Natural de Tauá, no Ceará, José Benevides Soares começou sua carreira no BNB  em sua terra-natal, em setembro de 1967, na agência local. Em 1969, transferido para a Direção Geral, integrou a equipe que administrava a liberação de recursos fiscais. Dois anos mais tarde, de volta à agência de Tauá, trabalhou junto à área de Credito Rural, participou de vários cursos nessa área de crédito, fez cursos relacionados às demais atividades do Banco e exerceu a função de Especialista em Cooperativas. Em 1979, como Chefe de Setor da recém inaugurada agência de Mombaça, administrou as operações de crédito rural, comercial e industrial daquela unidade. Retornou à Direção Geral em 1983, exercendo as funções de Especialista em Operações e Analista de Crédito.

           No período de 1987 a 1992, substituiu os Gerentes das agências de Maranguape/CE, Juazeiro/BA, Propriá/SE, Jaguaribe e Sobral, no Ceará. Designado para gerenciar a agência de Boa Viagem/CE em 1994, ficou pouco tempo naquela unidade. No ano seguinte, 1995, foi chamado novamente para a Direção Geral, para prestar orientação e assessoria, na área de crédito, às agências que integravam a Superintendência Regional do Ceará e do Rio Grande do Norte.

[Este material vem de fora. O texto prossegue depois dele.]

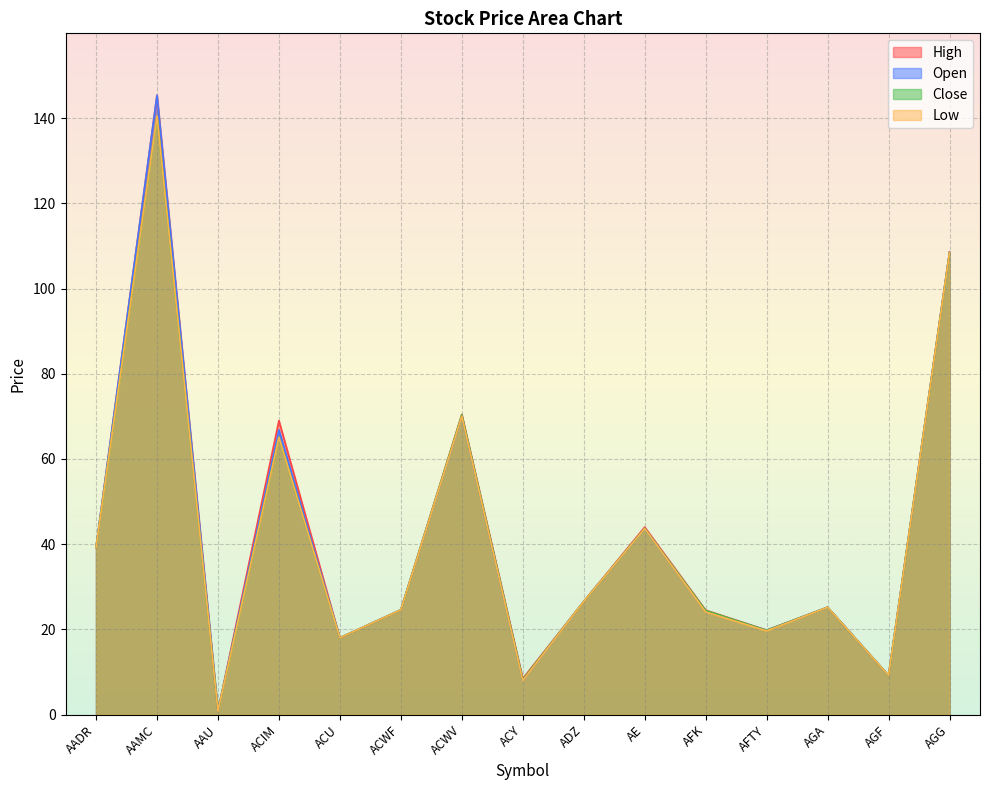

What is the difference between the maximum and minimum values in the Close series?

139.7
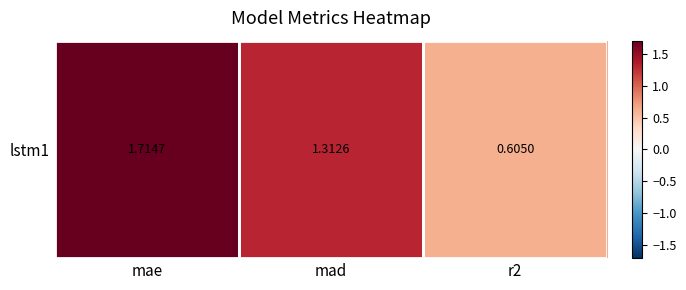

What is the ratio of the value at r2 to the value at mad?

0.5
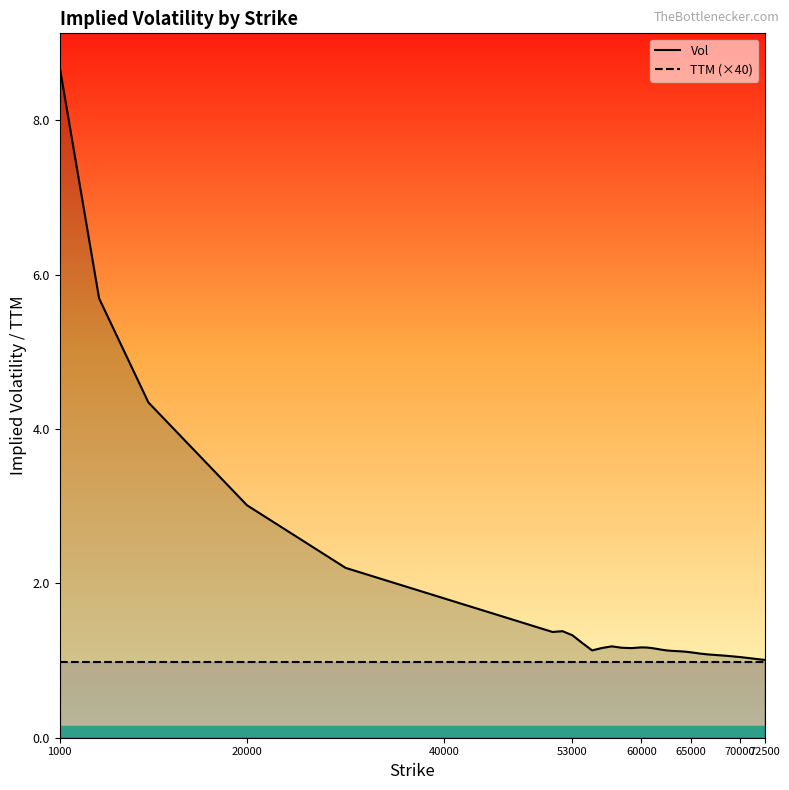

True or false: Vol and TTM (×40) intersect in this chart.

False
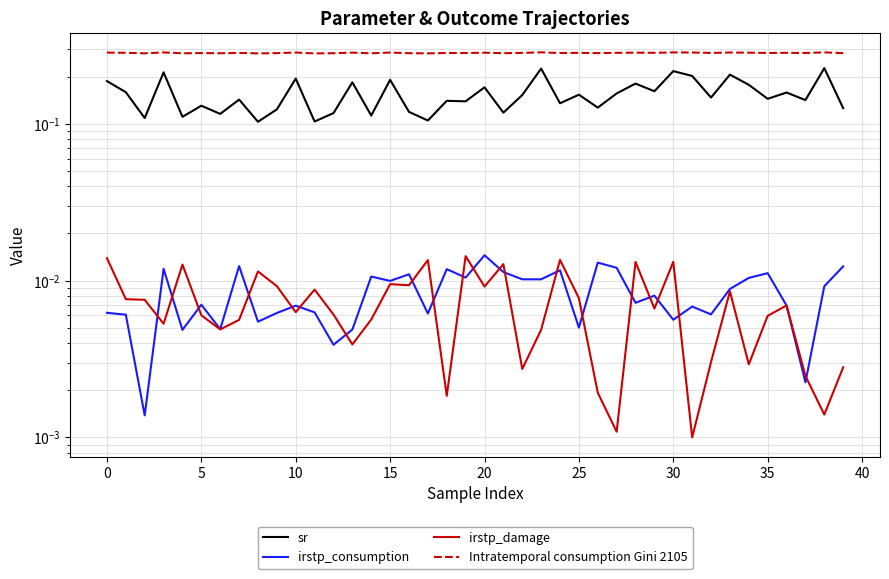

Which series has the largest total across all categories?

Intratemporal consumption Gini 2105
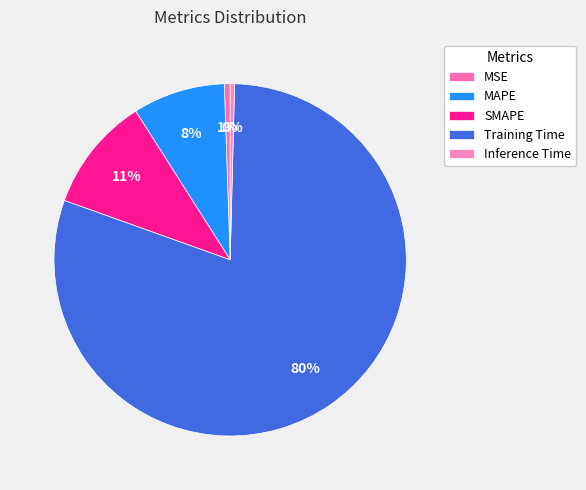

Rank the categories by value from lowest to highest.

Inference Time, MSE, MAPE, SMAPE, Training Time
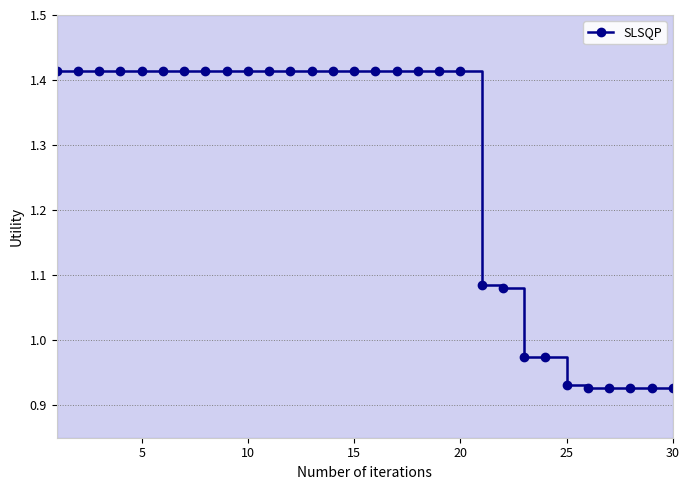

What is the difference between the second highest and second lowest values?

0.5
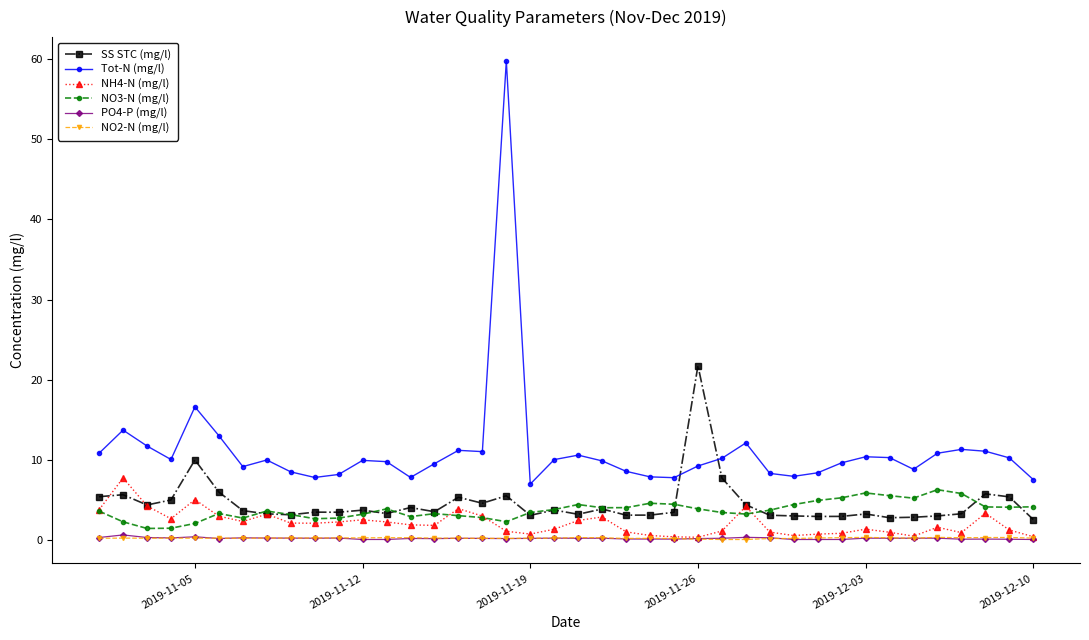

True or false: Tot-N (mg/l) and NO2-N (mg/l) intersect in this chart.

False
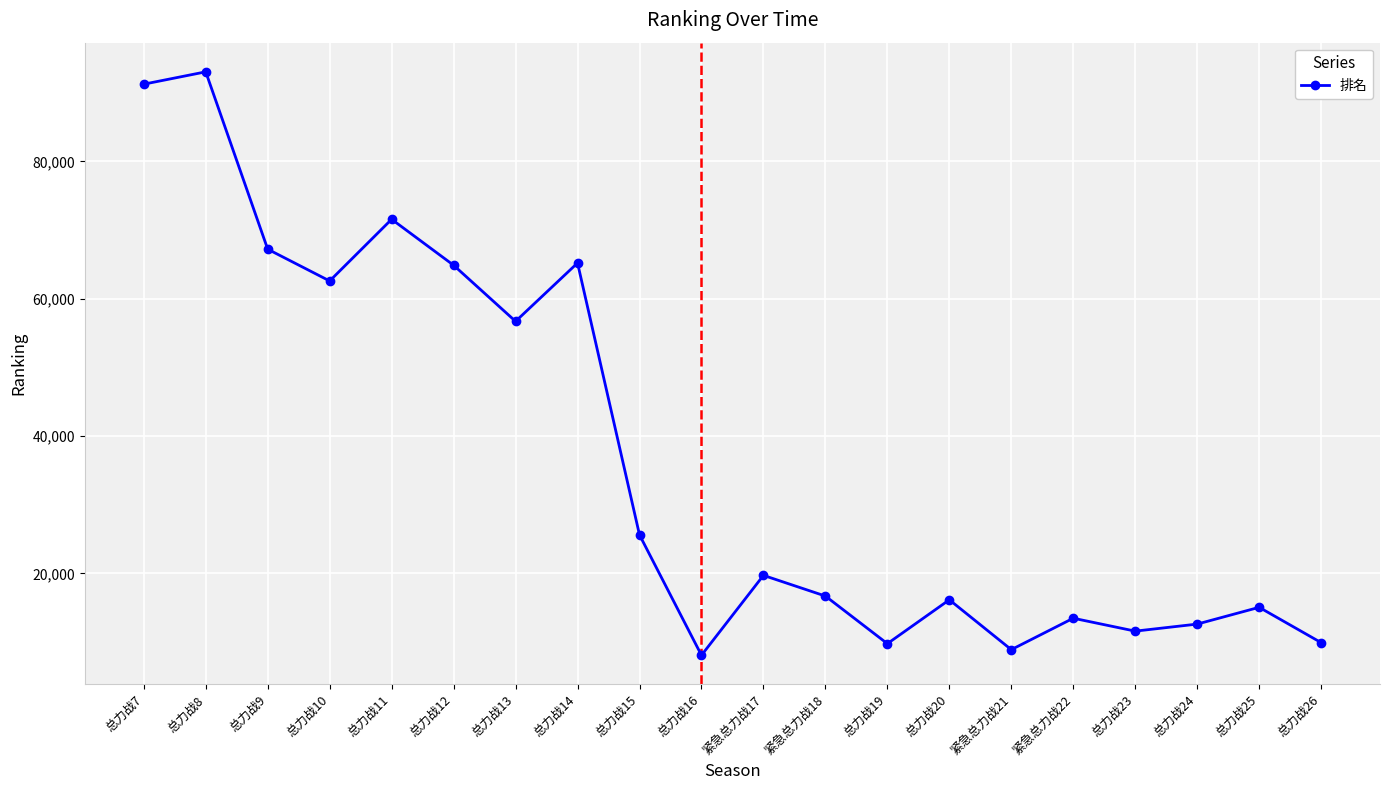

What is the minimum value shown in the chart?

8082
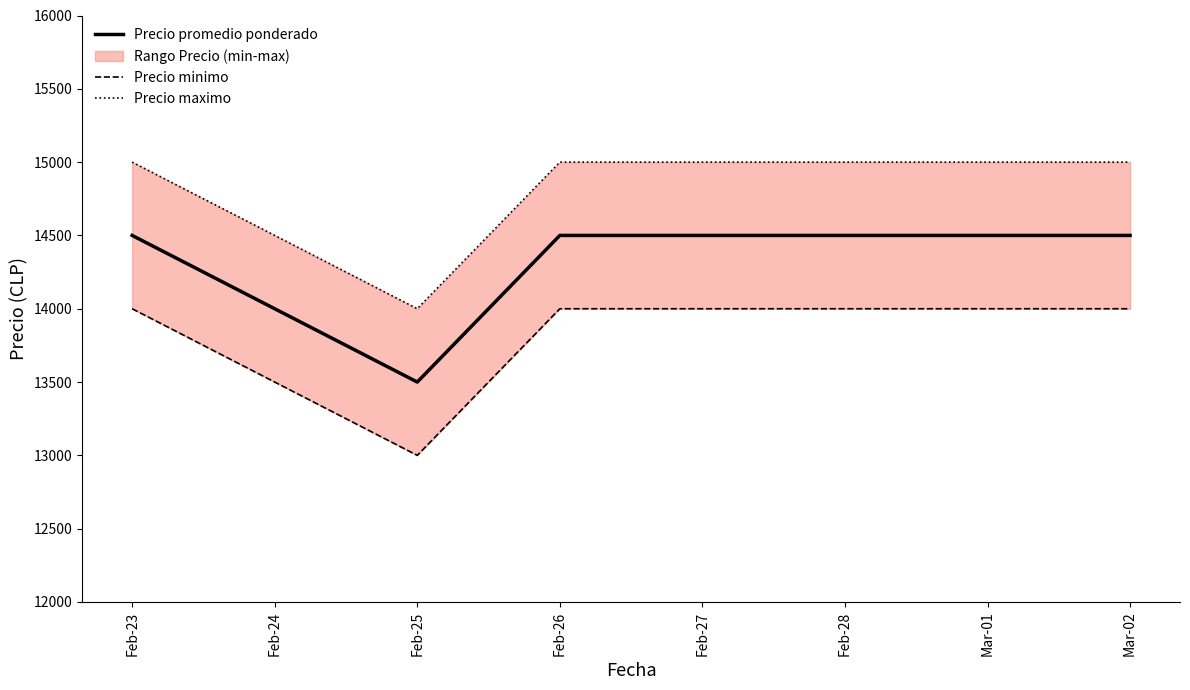

Reading left to right, extract all data points from this chart.

Precio promedio ponderado: 14500	13500	14500	14500
Precio minimo: 14000	13000	14000	14000
Precio maximo: 15000	14000	15000	15000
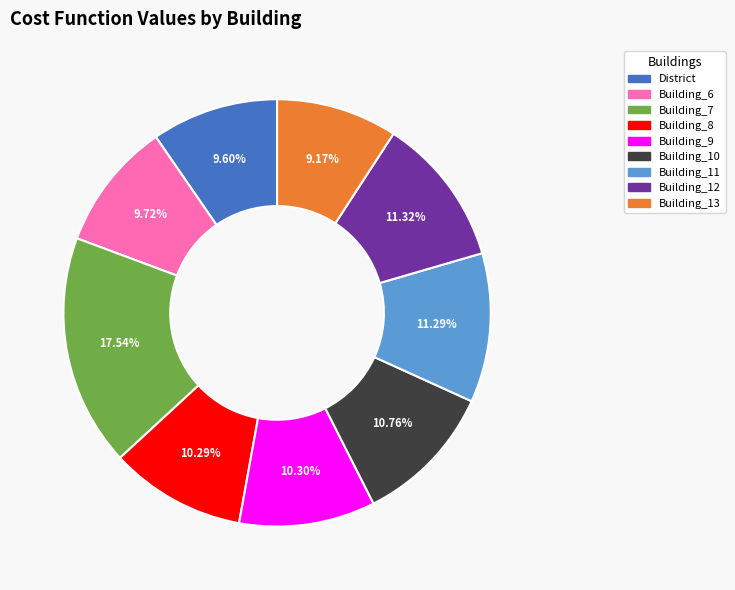

Is there a majority slice in this chart?

No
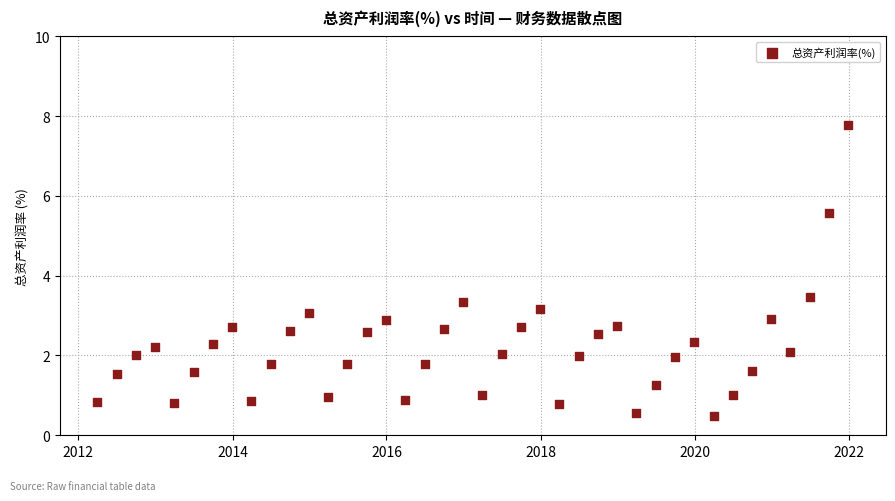

What is the range of Y values (max minus min)?

7.3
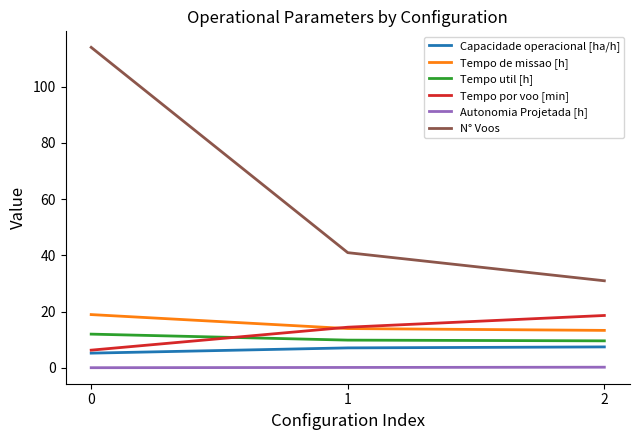

What are all the series names shown in the legend?

Capacidade operacional [ha/h], Tempo de missao [h], Tempo util [h], Tempo por voo [min], Autonomia Projetada [h], N° Voos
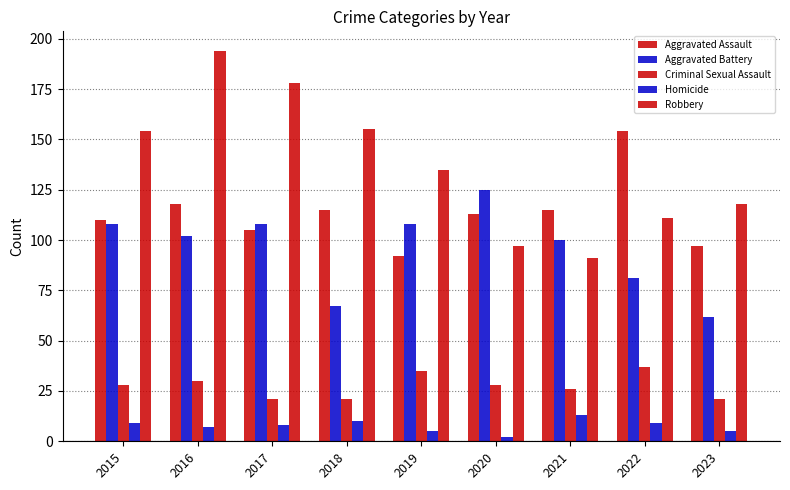

Which series has the largest range (max minus min)?

Robbery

Após 36 anos de BNB, se aposentou em 2003, na gestão de Roberto Smith, tendo recebido, da atual presidência do Banco, a comenda “Mérito BNB”, em reconhecimento aos serviços prestados à Instituição. Casado e pai de duas filhas, José Benevides Soares é Nossa Gente!

 

          Natural de Fortaleza, José Luciano Vasconcelos ingressou no BNB em janeiro de 1960, na agência de Recife. Nove meses depois, foi transferido para a agência Fortaleza e, posteriormente, para a Direção Geral. Antes de assumir a Chefia da Divisão, exerceu funções técnicas no Departamento Rural, na área de Análise e Planejamento, responsável pela normatização e pelos aspectos legais relacionados ao crédito rural. Posteriormente, assumiu a função de assessor da Diretoria de Crédito Rural, onde, mais tarde, foi designado Chefe de Gabinete. Antes de se aposentar, em março de 1990, respondeu, em diversas oportunidades, em caráter interino, pela Diretoria de Crédito Rural. Como bancário, foi diretor do Sindicato dos Bancários do Ceará, na gestão de José de Moura Beleza, e também coordenou a Comissão de Equiparação BNB/BB.

          Formado em Direito pela UFC, advoga, desde a sua aposentadoria, como profissional liberal, nas áreas trabalhista, tributária, empresarial, de família e causas cíveis em geral. Foi membro do Conselho Deliberativo da Capef no período 2004/2007. Como advogado, ressalta suas maiores satisfações: a primeira, ao atender um pedido de Paulo Frota, então Presidente da AABNB, moveu ação contra a Capef, garantindo às pensionistas o direito ao 13º salário. A vitória nessa causa, com dispensa de honorários advocatícios, soou como uma homenagem à memória dos colegas falecidos. A segunda, ao prestar assessoria a AABNB durante todo o tempo em que durou a luta contra a arbitrária administração anterior do BNB. Com quatro filhos e nove netos, comemora os seus 40 anos de casamento com Silvia Regina de Aquino Vasconcelos, também funcionária aposentada do Banco e associada da AABNB. Sócio da AABNB desde fevereiro de 1990, presta assessoria, espontânea e contínua, à Associação nas questões jurídicas. José Luciano Vasconcelos é Nossa Gente!